_Problems to work on:_
1. Recast the album text's paragraph that begins "Lotus Unfolding is the sixteenth studio album" as a short bulleted list that keeps its main facts.
2. According to the album text, which single came out on 18 October 2023?
3. Please write out the album text word for word from "Ozric Tentacles chronology" up to and including "several other musicians.".

_Page text:_

* BEGIN *

Studio album by Ozric Tentacles
- Released: 20 October 2023
- Studios: Blue Bubble, Scotland
- Genres: Progressive rock; psychedelic rock; electronica; world music;
- Length: 45:41
- Label: Kscope
- Producers: Ed Wynne, Silas Neptune, Frederick Jude (exec.)

Ozric Tentacles chronology
| Space for the Earth (2020) | Lotus Unfolding (2023) | Harmonic Mind (2026) |

Singles from Lotus Unfolding
- "Lotus Unfolding" Released: 28 September 2023; "Deep Blue Shade" Released: 18 October 2023;

= Lotus Unfolding =

Lotus Unfolding is the sixteenth studio album by English progressive and psychedelic rock band Ozric Tentacles. The album was released on 20 October 2023 through the Kscope label. Written, recorded and produced by frontman Ed Wynne and his son Silas Neptune in Wynne's Blue Bubble studio in Scotland, the album features Neptune on keyboards and synth, Brandi Wynne on bass, and Saskia Maxwell on flute, as well as several other musicians.

* END *

_Data lines:_

* BEGIN *

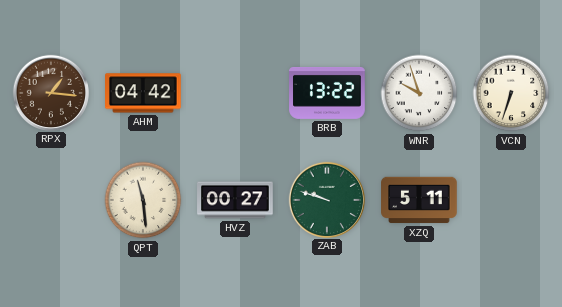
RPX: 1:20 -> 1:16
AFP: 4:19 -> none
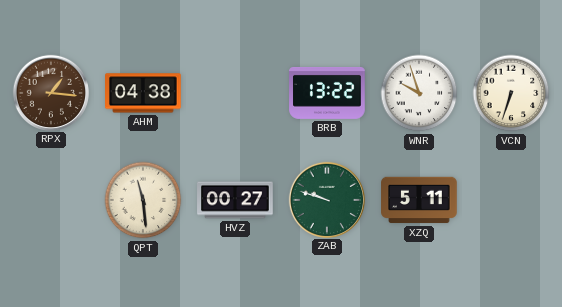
AHM: 04:42 -> 04:38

* END *

_List of solutions:_
1.
- Sixteenth studio album by the English progressive and psychedelic rock band Ozric Tentacles
- Released on 20 October 2023 through Kscope
- Written, recorded and produced by frontman Ed Wynne and his son Silas Neptune at Wynne's Blue Bubble studio in Scotland
- Features Neptune on keyboards and synth, Brandi Wynne on bass, Saskia Maxwell on flute, and several other musicians

2. "Deep Blue Shade"

3.
Ozric Tentacles chronology
| Space for the Earth (2020) | Lotus Unfolding (2023) | Harmonic Mind (2026) |

Singles from Lotus Unfolding
- "Lotus Unfolding" Released: 28 September 2023; "Deep Blue Shade" Released: 18 October 2023;

= Lotus Unfolding =

Lotus Unfolding is the sixteenth studio album by English progressive and psychedelic rock band Ozric Tentacles. The album was released on 20 October 2023 through the Kscope label. Written, recorded and produced by frontman Ed Wynne and his son Silas Neptune in Wynne's Blue Bubble studio in Scotland, the album features Neptune on keyboards and synth, Brandi Wynne on bass, and Saskia Maxwell on flute, as well as several other musicians.